Hands-on learning through Experiential Ecology

Sustainability and conservation are more than just words at Oak Hill Academy. Our new summer session class, Experiential Ecology, demonstrated our hands-approach to both of these topics. A popular offering, the class provided students the chance to learn about fundamental principles of ecology in the classroom—and to then put their learning into practice out in the wild during two trips.

For their first off-campus trip, students enjoyed a three-day adventure, traveling by canoe along the New River. They canoed each day and camped two nights in the New River State Park system. Along the way, they stopped to conduct water tests and collect river insects and study animal life. They also cooked their own meals, built fires, fished, and set up tents. When they weren’t learning these important outdoor skills, they explored the river and woods freely, played card games, told stories, swam, and enjoyed the beautiful scenery.

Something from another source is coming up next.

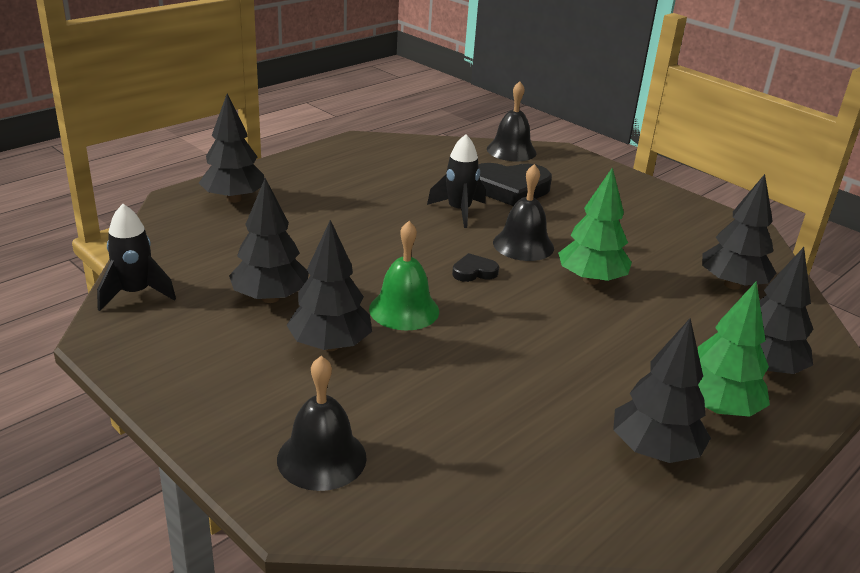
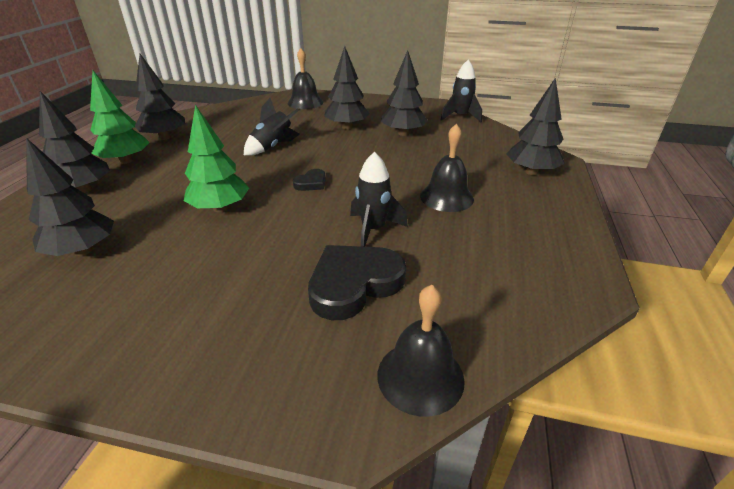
camera: 150 degrees right, 5 degrees up
(404, 310) = (330, 150): green bell -> none
(479, 348) = (273, 147): none -> black rocket
(523, 245) = (291, 218): black bell -> black bell (446, 197)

The weather cooperated perfectly, with just a bit of light rain—not strong enough to put out the campfire! Each evening, a faculty member met the group at the campsite and brought them dinner. The first night Ms. Smith, Ms. De Los Santos, and Mrs. Smith brought quesadillas, rice and beans, and cupcakes. The second night Mr. Bunn brought “Hurricane Stew,” his own creation of chicken, potatoes, onions, and barbecue sauce, along with cobbler.

Just a week later, the group headed out for a two-night backpacking adventure along the Appalachian Trail in Grayson Highlands. They traveled five miles the first day, five miles the second day, and two miles the third day while carrying all of their gear and food. Now with a practiced hand, the students once again set up their tents and cooked meals, this time in the High Country of Virginia. With expansive views and sightings of wild ponies, they identified wildlife, practiced hydration while purifying their own water, and learned about how to enjoy outdoor activities with minimal environmental impact.

Throughout the four-week course, students learned the scientific basis of habitats and examined the best practices in the management of land, water, air and plant and animal species all while enjoying the journey and experiencing nature first-hand. Looking ahead the fall, students can continue their outdoor learning through our Environmental Literacy program, including our environmental club.